◆ ページ抜粋 ◆
▶

病気Q&A「頭痛くありませんか?」

回答者 大泉生協病院 内科 井上 照大 先生

(聞き手 編集部)


過ごしやすい時期になってきましたが、皆様いかがお過ごしでしょうか。今回は頭痛についてお題を頂いたのでお話します。
さて突然ですが皆さん、頭は痛くないですか?私は不慣れな原稿を依頼されて頭が痛いです。
冗談はさておき、頭痛の種や頭が痛い話など、頭痛は困りごとの代名詞として使われることがありますよね。頭痛はそれくらい一般的な症状であり、皆さんも一度は経験したことがあるのではないでしょうか。一説によると90%以上の人が一生のうちに何らかの頭痛を経験し、日本人の4割くらいが慢性的な頭痛に悩んでいるそうです。このように頭痛はありふれた症状なわけですが、その原因は色々とあり、中には注意が必要なものもあります。
それでは、皆様の頭が痛くならないよう、なるべくわかりやすく説明していきます。

Q そもそも頭痛とは?

A そもそも頭痛とは頭部の一部あるいは全体の痛みの総称のことを言います。原因から一次性頭痛、二次性頭痛に分類されます。
頭蓋内に限らず頭痛の原因となる何らかの疾患があって発生する頭痛を二次性頭痛と言います。すなわち原因がはっきりしないものを一次性頭痛と言います。
頭痛の訴えで外来を受診される方のほとんどがこの一次性頭痛で、よく耳にする片頭痛や緊張型頭痛はこれに含まれます。一次性頭痛はたいていの場合、慢性的に繰り返しており、いつも同じ性質です。詳細な治療については成書に譲りますが、一次性頭痛の発作時には一般的な鎮痛薬を使うことが多いです。
また片頭痛発作にはトリプタン製剤を使用することもあります。片頭痛発作の予防としては睡眠時間の確保や節酒などの生活習慣の改善に加え、カルシウム拮抗薬や三環系抗うつ薬がありますが、今年CGRP関連抗体治療薬が本邦でも承認され、治療の幅が広がっています。

一つ注意点として鎮痛薬の飲みすぎでも頭痛が出ることがあります。このような頭痛を薬剤乱用頭痛と言います。鎮痛薬以外にカフェイン(コーヒー、緑茶、コーラ、栄養ドリンクなど)でも起きますので、気を付けてくださいね。

◀

◆ 提供された行 ◆
▶

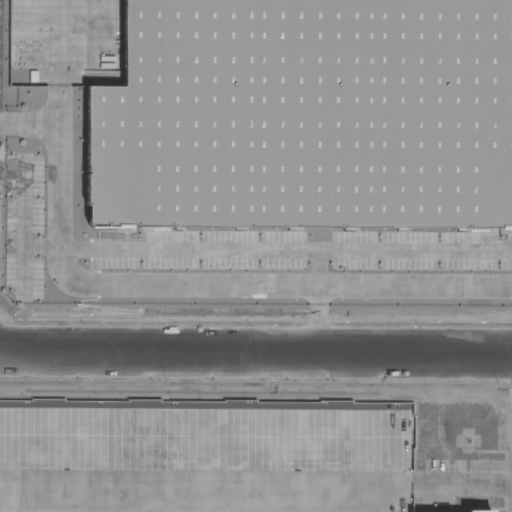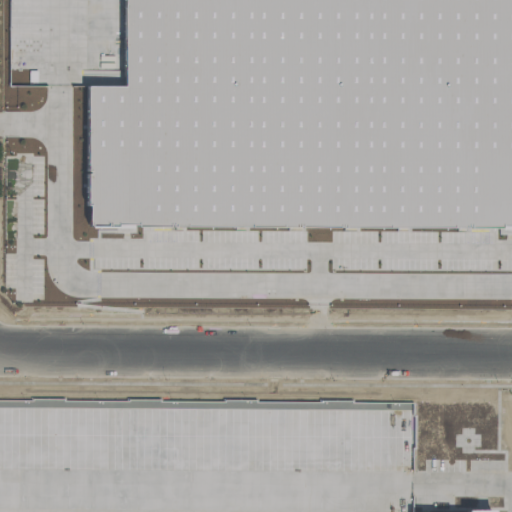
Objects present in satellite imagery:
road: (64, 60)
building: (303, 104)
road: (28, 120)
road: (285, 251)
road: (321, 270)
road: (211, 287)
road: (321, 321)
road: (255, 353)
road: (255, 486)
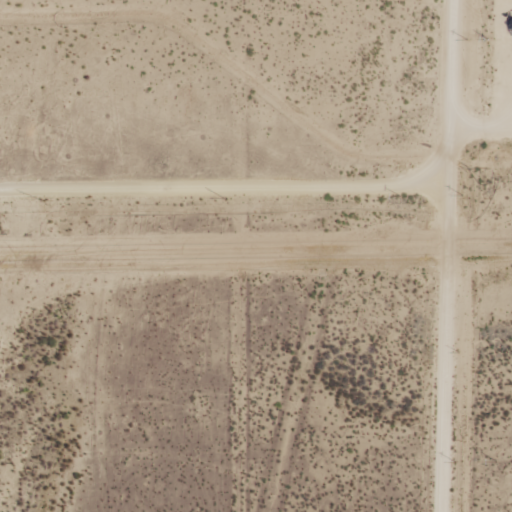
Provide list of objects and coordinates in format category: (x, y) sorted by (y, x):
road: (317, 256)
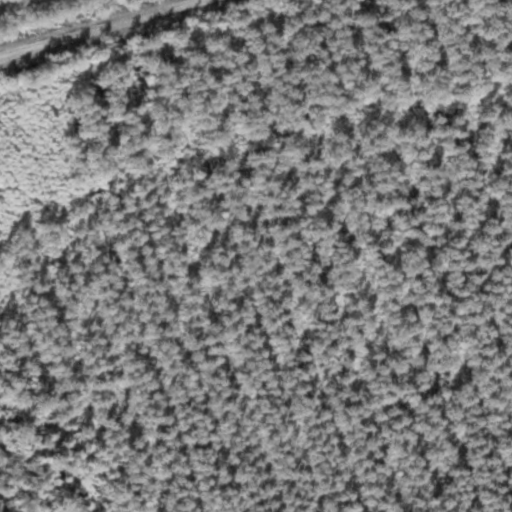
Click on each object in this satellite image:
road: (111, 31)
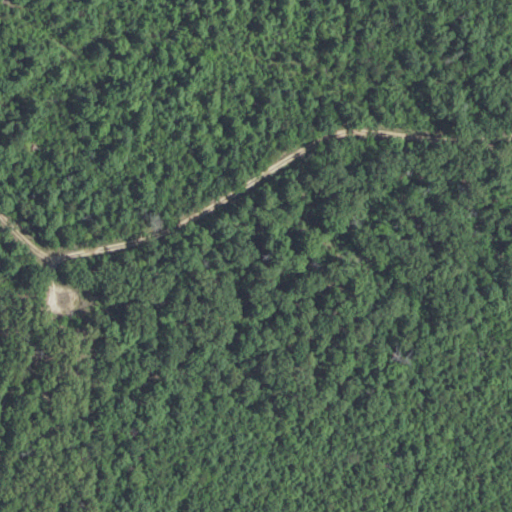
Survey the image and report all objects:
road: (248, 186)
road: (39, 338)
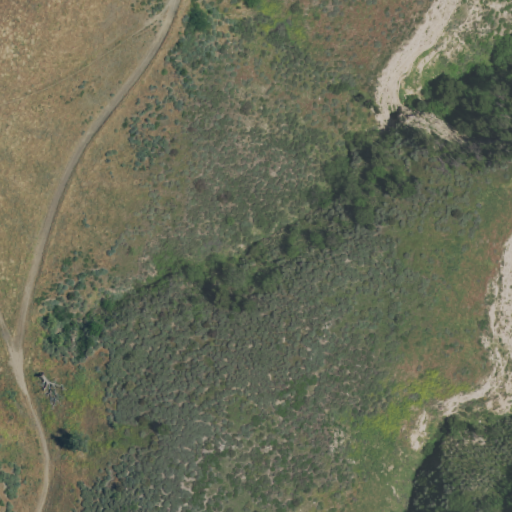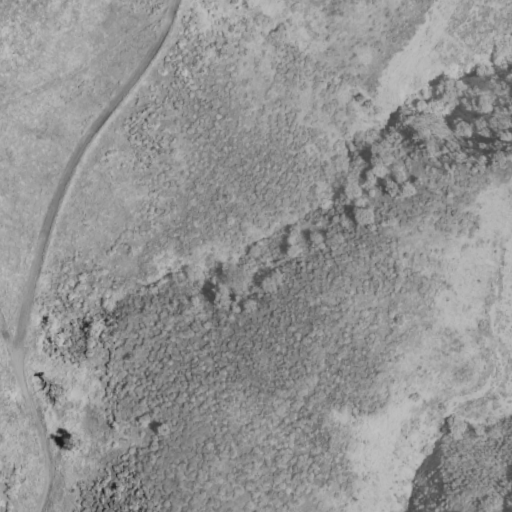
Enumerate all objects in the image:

◀
▶

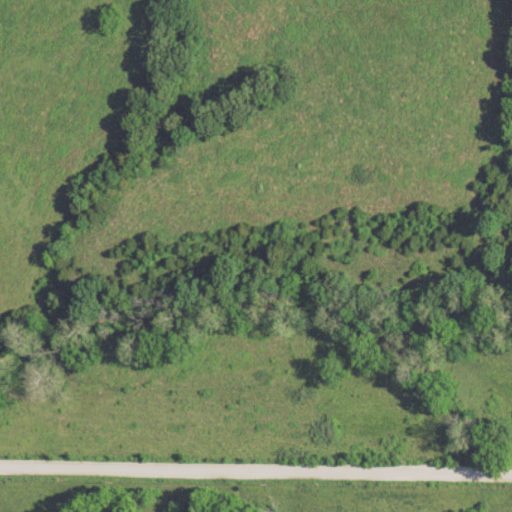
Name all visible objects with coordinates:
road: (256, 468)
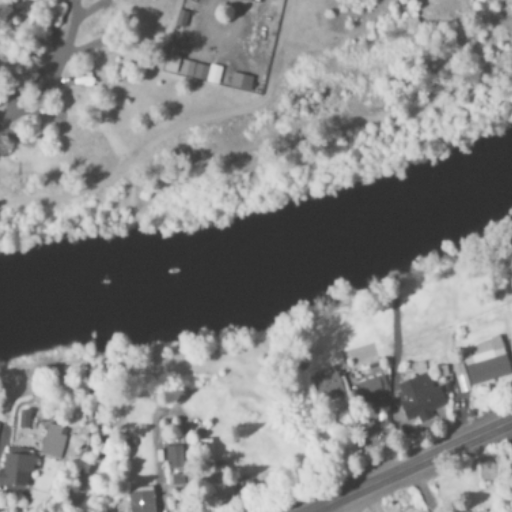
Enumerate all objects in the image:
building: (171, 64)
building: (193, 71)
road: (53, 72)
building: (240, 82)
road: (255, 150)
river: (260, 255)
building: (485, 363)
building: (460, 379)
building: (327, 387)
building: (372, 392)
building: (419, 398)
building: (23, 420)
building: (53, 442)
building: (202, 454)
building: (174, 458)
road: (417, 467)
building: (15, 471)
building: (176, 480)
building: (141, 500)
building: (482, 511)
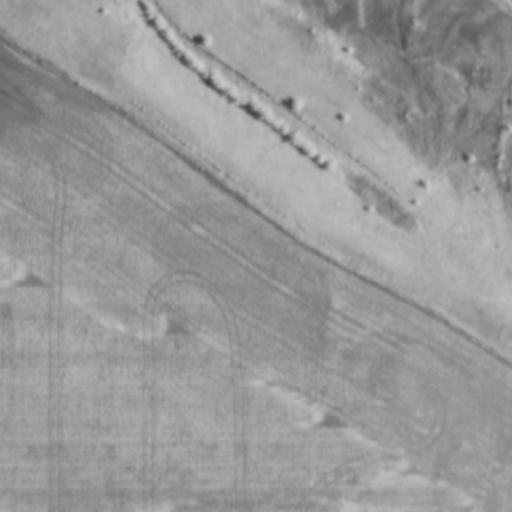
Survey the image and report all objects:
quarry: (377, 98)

◀

◆ 必要な作業 ◆
**A)** 頭痛のQ&Aによると、片頭痛発作に使用することがあるのは何製剤か。
**B)** 頭痛のQ&Aの「さて突然ですが皆さん、頭は痛」から「それでは、皆様の頭が痛くならないよう、なるべくわかりやすく説明していきます。」までを、そのまま書き写してください。
**C)** 頭痛のQ&Aで、カフェインの例として括弧内に挙げられているものをすべて書き出せ。

◆ 番号付き回答 ◆
**A)** トリプタン製剤

**B)**
さて突然ですが皆さん、頭は痛くないですか?私は不慣れな原稿を依頼されて頭が痛いです。
冗談はさておき、頭痛の種や頭が痛い話など、頭痛は困りごとの代名詞として使われることがありますよね。頭痛はそれくらい一般的な症状であり、皆さんも一度は経験したことがあるのではないでしょうか。一説によると90%以上の人が一生のうちに何らかの頭痛を経験し、日本人の4割くらいが慢性的な頭痛に悩んでいるそうです。このように頭痛はありふれた症状なわけですが、その原因は色々とあり、中には注意が必要なものもあります。
それでは、皆様の頭が痛くならないよう、なるべくわかりやすく説明していきます。

**C)** コーヒー、緑茶、コーラ、栄養ドリンク